Roughly a quarter of Greece's adult population remains unvaccinated and ICU occupancy is near capacity nationwide.

ATHENS, Greece — Residents in Greece over age 60 will have to undergo mandatory vaccinations against coronavirus or face monthly 100-euro ($114) fines beginning next year, the prime minister announced Tuesday, declaring the country's first general inoculation mandate. 

The Greek government decided upon the measure in response to a surge in new daily infections and the  emergence of the omicron variant

 It will take effect on Jan. 16 and the fines will be added to tax bills, Prime Minister Kyriakos Mitsotakis said in a televised statement.

Greece’s overall COVID-19 death toll exceeded 18,000 this week with confirmed new infections at high levels.

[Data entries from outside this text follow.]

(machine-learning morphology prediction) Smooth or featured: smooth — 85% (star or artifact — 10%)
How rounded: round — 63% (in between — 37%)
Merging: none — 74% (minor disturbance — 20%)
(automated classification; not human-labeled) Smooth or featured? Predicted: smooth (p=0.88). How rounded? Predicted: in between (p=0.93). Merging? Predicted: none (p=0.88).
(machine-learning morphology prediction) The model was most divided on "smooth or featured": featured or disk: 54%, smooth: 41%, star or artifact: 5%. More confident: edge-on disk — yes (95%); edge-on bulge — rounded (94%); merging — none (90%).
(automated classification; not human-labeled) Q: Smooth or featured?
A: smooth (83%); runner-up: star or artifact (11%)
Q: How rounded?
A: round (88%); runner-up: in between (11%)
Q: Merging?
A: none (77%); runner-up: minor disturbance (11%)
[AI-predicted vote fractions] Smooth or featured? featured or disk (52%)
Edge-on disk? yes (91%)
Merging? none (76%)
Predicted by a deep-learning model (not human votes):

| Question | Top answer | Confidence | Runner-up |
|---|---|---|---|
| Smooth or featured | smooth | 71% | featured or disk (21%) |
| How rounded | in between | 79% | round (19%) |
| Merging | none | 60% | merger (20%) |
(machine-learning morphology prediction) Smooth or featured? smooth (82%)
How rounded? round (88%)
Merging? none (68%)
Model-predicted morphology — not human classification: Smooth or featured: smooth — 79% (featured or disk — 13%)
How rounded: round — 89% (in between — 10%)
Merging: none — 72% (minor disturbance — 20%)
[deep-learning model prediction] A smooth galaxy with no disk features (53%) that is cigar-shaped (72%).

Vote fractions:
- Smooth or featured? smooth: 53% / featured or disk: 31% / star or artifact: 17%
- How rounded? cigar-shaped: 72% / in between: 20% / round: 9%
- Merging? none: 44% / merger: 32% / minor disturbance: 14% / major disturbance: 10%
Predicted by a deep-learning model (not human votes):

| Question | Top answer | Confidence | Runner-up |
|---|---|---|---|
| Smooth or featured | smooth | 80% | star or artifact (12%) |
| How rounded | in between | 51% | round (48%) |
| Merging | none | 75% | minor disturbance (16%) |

Roughly a quarter of the country’s adult population remains unvaccinated.

Vaccination mandates were introduced over the summer for health care workers and fire service rescuers in Greece, with those failing to comply being suspended from their jobs indefinitely without pay.

The government has ruled out imposing new lockdowns but says it is targeting the elderly with tougher restrictions to protect the public health service as ICU occupancy is near capacity nationwide.

“The new omicron variant is a concern for us and means we must be vigilant,” Mitsotakis said.

“Unfortunately, of the 580,000 unvaccinated of our fellow citizens over the age of 60, only 60,000 set up appointments to get vaccinated in November,” he said. “But it is mainly people over 60 who require hospital treatment and sadly lose their life. These deaths are unnecessary.”

The opposition left-wing Syriza party accused the center-right government of shifting the responsibility of battling the virus onto ordinary Greeks and “targeting people over 60 ... with punitive and financially debilitating measures that haven’t been implemented anywhere else in the world.”

Development Minister Adonis Georgiadis conceded that it had been a “politically difficult decision," but defended the measure as the only way forward.

“If we chose the easy path we would say: ’It’s their problem,’” he said in parliament. “(Unvaccinated people over 60) wouldn’t get inoculated, they would die in their thousands and we would wash our hands of them so as not to lose votes. That is an immoral course of action.”

No details were provided on how Greek authorities would be able to establish whether people over 60 have been vaccinated. One possible way could be to cross-check with government social security databases, although this would require notifying the independent data protection agency and potentially passing special legislation to do that.